Authentic traditional fare from the days of Good Queen Bess, as served in the Elizabethan Room at the Gore Hotel, London.
Syllabub
Take a pint of canary or white wine, a pint of raspberry juice, a sprig of rosemary, a nutmeg quartered, the juice of a lemon, and some peel with sugar, put these together in a pot all night and cover them. In the morning take a pint and a half of cream, and a pint and a half of new milk. Then take out the lemon peel, rosemary and nutmeg, and squirt your milk and cream into the pot. With a wooden cow, fold at the corners. (The nearest modern equivalent of a wooden cow is a grooved wooden butter par, but this part of the recipe can be omitted without damage to the resulting dish.)

Never mind finding a wooden cow, how in the heck do I squirt the milk and cream? The mind boggles. I imagine Jocasta Innes reading this recipe sometime in 1955 and thirty years later finally coming up with a workable syllabub and punching the air in satisfation. On that note I must anon goode huswives! I shall see you in the mid-term break!

5 comments:

~~louise~~ said...

Good morning Dulce. As I sit here looking out my window, with morning coffee in hand, the snow doesn't look so bad as the thought of syllabub and your cherished books have warmed my heart.

That poor woman. Has she made it home yet? I do hope the girls get to build their snowman today. The biggest snowman EVER!!!

Anonymous said...

What does a pint of canary look like? ;P

I agree a lovely quote, I particularly like the last paragraph - warms the cockles of me soul. I love good books.

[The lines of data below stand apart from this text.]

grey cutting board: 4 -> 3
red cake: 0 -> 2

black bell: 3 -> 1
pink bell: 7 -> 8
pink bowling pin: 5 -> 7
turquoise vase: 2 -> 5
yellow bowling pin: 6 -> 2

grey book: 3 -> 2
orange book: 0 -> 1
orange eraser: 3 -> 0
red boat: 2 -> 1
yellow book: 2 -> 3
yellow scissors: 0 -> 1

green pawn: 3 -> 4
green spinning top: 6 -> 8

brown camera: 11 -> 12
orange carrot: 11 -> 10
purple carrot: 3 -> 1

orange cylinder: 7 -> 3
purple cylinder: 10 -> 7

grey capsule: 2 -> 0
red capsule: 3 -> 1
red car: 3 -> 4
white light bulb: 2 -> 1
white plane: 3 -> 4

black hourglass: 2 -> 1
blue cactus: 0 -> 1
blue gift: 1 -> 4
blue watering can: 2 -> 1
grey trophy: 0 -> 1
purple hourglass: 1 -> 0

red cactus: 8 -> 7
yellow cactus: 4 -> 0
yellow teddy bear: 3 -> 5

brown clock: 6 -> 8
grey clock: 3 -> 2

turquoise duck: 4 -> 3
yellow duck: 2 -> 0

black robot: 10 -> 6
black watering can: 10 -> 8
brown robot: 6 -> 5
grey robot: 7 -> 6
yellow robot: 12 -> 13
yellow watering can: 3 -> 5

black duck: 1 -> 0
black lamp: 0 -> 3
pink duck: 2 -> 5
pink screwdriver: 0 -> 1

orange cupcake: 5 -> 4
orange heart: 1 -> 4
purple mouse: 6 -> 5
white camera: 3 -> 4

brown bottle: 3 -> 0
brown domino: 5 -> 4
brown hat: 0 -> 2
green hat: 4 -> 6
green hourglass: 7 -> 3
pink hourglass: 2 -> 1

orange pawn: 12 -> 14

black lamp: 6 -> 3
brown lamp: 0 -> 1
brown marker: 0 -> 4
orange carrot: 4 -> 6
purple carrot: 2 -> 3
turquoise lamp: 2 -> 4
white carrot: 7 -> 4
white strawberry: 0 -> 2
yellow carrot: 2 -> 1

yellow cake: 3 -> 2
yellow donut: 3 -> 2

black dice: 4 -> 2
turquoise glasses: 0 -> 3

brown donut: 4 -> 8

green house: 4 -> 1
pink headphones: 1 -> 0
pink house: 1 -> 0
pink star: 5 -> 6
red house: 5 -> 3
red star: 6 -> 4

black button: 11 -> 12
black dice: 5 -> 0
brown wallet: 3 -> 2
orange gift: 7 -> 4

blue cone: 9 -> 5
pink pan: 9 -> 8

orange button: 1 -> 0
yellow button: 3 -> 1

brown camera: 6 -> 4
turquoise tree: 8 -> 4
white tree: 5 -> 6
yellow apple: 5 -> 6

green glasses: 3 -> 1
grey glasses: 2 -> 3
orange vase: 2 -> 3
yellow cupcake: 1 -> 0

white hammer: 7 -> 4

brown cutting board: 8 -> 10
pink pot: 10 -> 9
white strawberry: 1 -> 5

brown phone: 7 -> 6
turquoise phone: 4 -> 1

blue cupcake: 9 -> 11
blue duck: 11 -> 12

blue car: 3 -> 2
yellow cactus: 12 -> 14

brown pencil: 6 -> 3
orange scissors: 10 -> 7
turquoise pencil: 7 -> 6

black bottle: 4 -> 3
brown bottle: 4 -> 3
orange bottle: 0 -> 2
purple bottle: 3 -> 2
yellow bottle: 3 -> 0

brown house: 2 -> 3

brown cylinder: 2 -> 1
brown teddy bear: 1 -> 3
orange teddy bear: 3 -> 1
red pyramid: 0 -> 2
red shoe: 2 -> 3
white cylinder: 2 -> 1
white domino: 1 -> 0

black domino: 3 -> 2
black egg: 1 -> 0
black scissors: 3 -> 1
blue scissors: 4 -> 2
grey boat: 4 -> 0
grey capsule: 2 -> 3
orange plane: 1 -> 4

Though even as I type the noise of discord upstairs beckons me - this well oiled machine has just jammed a cog!

Oh and so sorry didn't get to the post office today due to being knee deep in snow (our local P.O. has shut down). But as soon as I am able to I will post your books back along with Rosamunde Pilcher (if she'd just lie still enough for me to wrap her up) Ho ho ho! :)

xxx

Left-Handed Housewife said...

I hope you received the exact right amount of snow--enough to build a snowman, not enough to leave you stuck in town for two weeks.

I'd love to know where you find these books of yours. I do like their no-nonsense tone, and I'm sure I could learn loads from them (I say this as someone who still needs to reduce after the baby--who was born seven years ago, mind you).

Hope you have a chance to drop in again before too long. We miss you when you're gone.

frances

Gumbo Lily said...

The quotes are lovely. I'm so glad you chose to share them. I wondered about the "squirt of milk" too.....perhaps you take the bowl out to the barn to catch the squirts? I had a little boy here who loved to catch the squirts of milk in a tin cup and drink it warm, fresh from the cow.

I've never heard of Syllabub, but it sounds really delish. I may have to give it a try.

Jody

Anonymous said...

I sent the books to you on Thursday first class, hope they got to you safely.